Wall Street passed a milestone overnight as the Nasdaq became the first of the three major US indices to turn positive for the year since the pandemic began. The Nasdaq climbed 1.41 per cent, helped by gains in big tech stocks that have seen increased activity since stay-at-home orders were imposed. The broader S&P 500 rose 33 points or 1.15 per cent.

A green morning on Asian markets saw China’s Shanghai Composite rise 0.5 per cent, Hong Kong’s Hang Seng 0.8 per cent and Japan’s Nikkei 1.8 per cent. S&P 500 index futures advanced 32 points or 1.1 per cent.

Gold rose $4.60 or 0.3 per cent this morning to $US1,730.40 an ounce.

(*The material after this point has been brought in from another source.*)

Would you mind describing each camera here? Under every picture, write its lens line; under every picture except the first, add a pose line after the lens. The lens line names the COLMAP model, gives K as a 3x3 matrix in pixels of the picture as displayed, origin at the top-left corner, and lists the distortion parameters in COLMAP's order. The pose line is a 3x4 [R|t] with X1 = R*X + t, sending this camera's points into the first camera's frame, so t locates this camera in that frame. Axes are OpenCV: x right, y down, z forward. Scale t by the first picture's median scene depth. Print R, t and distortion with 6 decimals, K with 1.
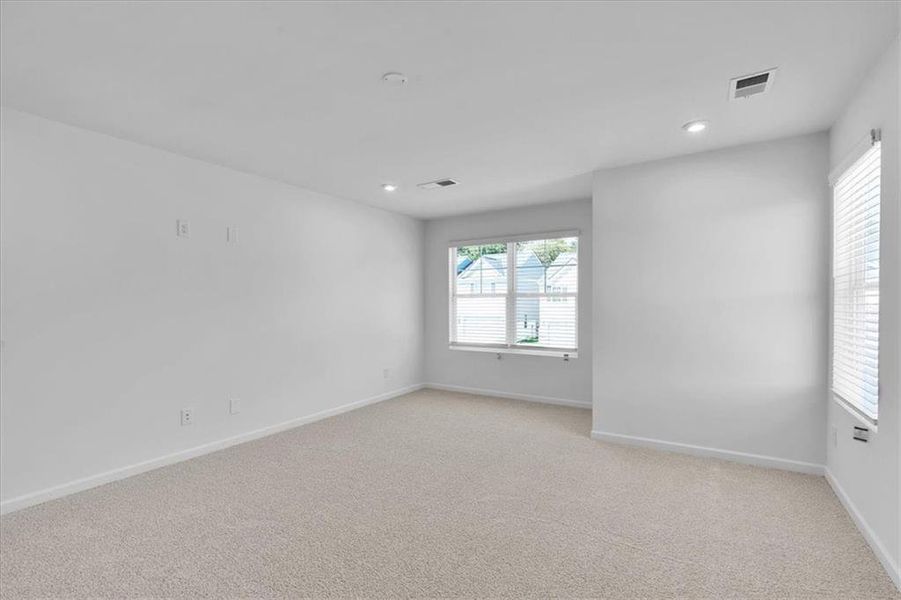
lens RADIAL K [[407.1, 0, 453.0], [0, 407.1, 301.5], [0, 0, 1]] dist [-0.001475, 0.010185]
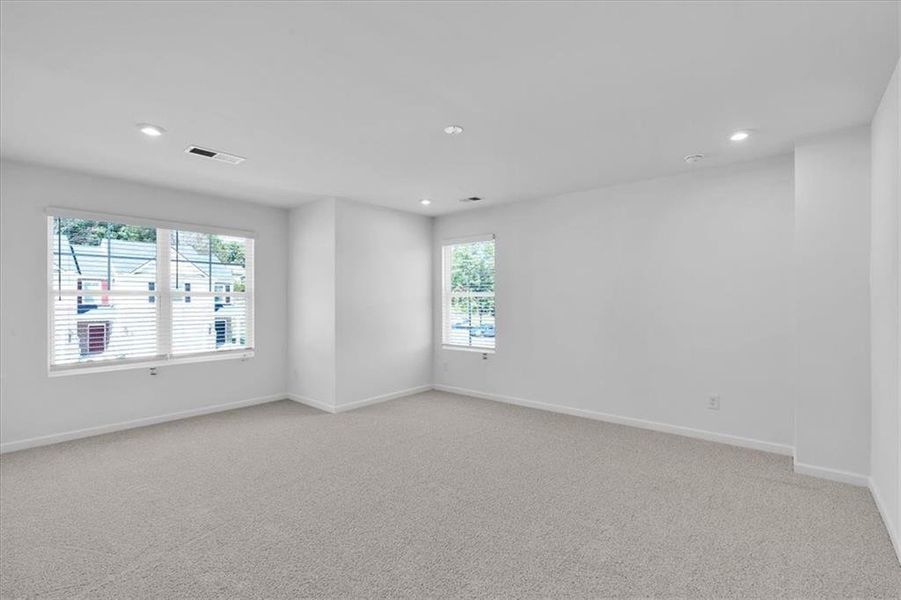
lens RADIAL K [[407.1, 0, 453.0], [0, 407.1, 301.5], [0, 0, 1]] dist [-0.001475, 0.010185]
pose [[0.174044, 0.002983, 0.984733, -0.608573], [0.002889, 0.999990, -0.003540, 0.004752], [-0.984734, 0.003461, 0.174033, 0.327594]]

What’s hot today and what’s not:

Hot today: Buy-now-pay-later companies have defied expectations that stock prices would crash as jobless millennials struggled to pay off debts. The share price of market darling Afterpay (ASX:APT) is back where it was in February before the pandemic crash. Rival Z1P (ASX:Z1P) is more than 100 per cent off its lows after a positive update this morning. The share price climbed 17.5 per cent on news monthly revenue increased by 81 per cent year on year during April to $15.1 million as it gained 70,000 new customers. Flexigroup (ASX:FXL) jumped 15.7 per cent.  

Not today: Winners from the stay-at-home economy have rushed to take advantage of improved share prices by raising capital at levels unattainable before the pandemic. Marley Spoon (ASX:MMM) raised $16.6 million at $1.05 this week, more than four times the share price before COVID-19 sparked interest in the subscription home-meal service. The raising was oversubscribed and will be used to fund plans to expand the company’s offering around the world. The share price dropped 6.5 per cent this morning to $1.15.